ATP-Tour : Roddick in Queens nicht zu schlagen

Andy Roddick hat die Generalprobe für Wimbledon in Queens gewonnen. Bereits im Viertelfinale gescheitert ist dagegen French-Open-Sieger Nadal, der sich nun etwas Ruhe gönnen will.

Roddick
Größer als der vom Wimbledon: Andy Roddick mit Pokal. -Foto: AFP

Nach einem kurzen Gastspiel auf Rasen hat sich French-Open-Seriensieger Rafael Nadal bis Wimbledon aus dem Turnierstress verabschiedet. "Ich werde meinen Schläger ein paar Tage in die Ecke stellen, Freunde treffen und ansonsten nichts tun. Vielleicht ein bisschen Golf spielen oder so", sagte der nach harten Sand-Wochen ausgelaugte Mallorquiner nach seinem Scheitern im Viertelfinale des Rasen-Tennis-Turniers im Londoner Queen's Club. Die Wimbledon-Generalprobe gewann der US-Amerikaner Andy Roddick unterdessen mit einem 4:6, 7:6 (9:7), 7:6 (7:2) gegen den französischen Nadal-Bezwinger Nicolas Mahut zum vierten Mal.

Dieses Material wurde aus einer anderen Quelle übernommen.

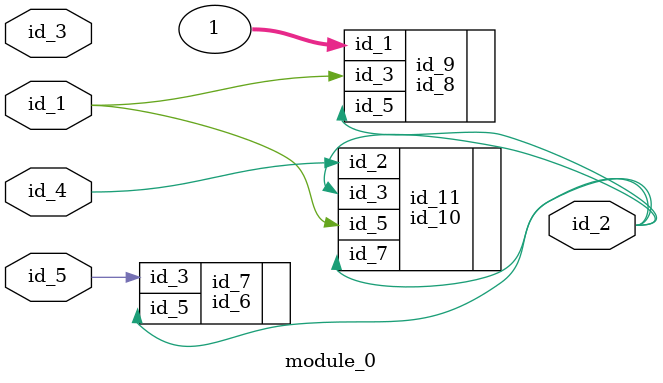
<source format=v>
module module_0 (
    id_1,
    id_2,
    id_3,
    id_4,
    id_5
);
  input id_5;
  input id_4;
  input id_3;
  output id_2;
  input id_1;
  id_6 id_7 (
      .id_5(id_2),
      .id_3(id_5)
  );
  id_8 id_9 (
      .id_5(id_2),
      .id_1(1),
      .id_3(id_1)
  );
  id_10 id_11 (
      .id_2(id_4),
      .id_7(id_4),
      .id_5(id_1),
      .id_3(id_2),
      .id_7(id_2)
  );
endmodule

</source>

Zuvor waren gleich zwei Partien an einem Tag bei dem verregneten Wimbledon-Vorbereitungsturnier selbst für den Muskel bepackten Modellathleten Nadal zu viel gewesen. Zunächst hatte der Weltranglisten-Zweite fünf Tage nach seinem dritten Triumph in Roland Garros und gut eine Woche vor dem Start in Wimbledon die "Hängepartie" gegen den Weißrussen Max Mirnyi mit 7:6 (7:3), 6:3 für sich entschieden. Doch nur wenige Stunden später zeigte sich am Freitagabend, dass auch der 21-Jährige mit seinen Kräften haushalten muss. In der Runde der letzten Acht schied er mit 5:7, 6:7 (0:7) gegen den Franzosen Mahut aus, nachdem er den ersten Satz mit einem Aufschlagverlust im letzten Spiel und den Tiebreak zu null verloren hatte.

"Nicolas war einfach besser"

"Ich habe alles versucht, wollte mein Bestes geben und hatte mir eine gute Taktik zurecht gelegt. Aber Nicolas war heute einfach besser und hat den Sieg vollauf verdient", sagte Nadal. Trotz der Niederlage überwog bei ihm die Freude darüber, zumindest zwei Runden gewonnen zu haben. "Ich bin happy, wie ich gespielt habe. Es ist nicht einfach, zwei Matches an einem Tag absolvieren zu müssen. Aber deshalb ist es kein schlechtes Turnier gewesen. Ganz im Gegenteil: Es war eine prima Vorbereitung auf Wimbledon."

In gut einer Woche beginnt das bedeutendste Rasen-Turnier der Welt in London (25. Juni bis 08. Juli). Im Vorjahr stand Nadal im Finale - und war gegen "Rasen-Titan" Roger Federer ebenso chancenlos wie der Schweizer vor einer Woche auf der roten Asche von Roland Garros gegen den "Sand-König". "Der Wechsel von einem Belag auf den anderen ist nicht so einfach", meinte Nadal. "Es bleibt einem kaum Zeit, sich umzustellen; alles geht rasend schnell."

Auf Mallorca will er nun Kraft tanken für den Angriff auf Branchen-Primus Federer, der auf dem "Heiligen Rasen" die letzten vier Mal triumphiert hat. Wie der Eidgenosse legt er in der Woche vor dem dritten Grand-Slam-Turnier des Jahres eine Pause ein. "Ich habe alles versucht und bin trotzdem ausgeschieden. Sei's drum: Jetzt fahre ich nach Hause und denke ein paar Tage nicht an Tennis", meinte Nadal. "Ich brauche vor Wimbledon ein bisschen Ruhe."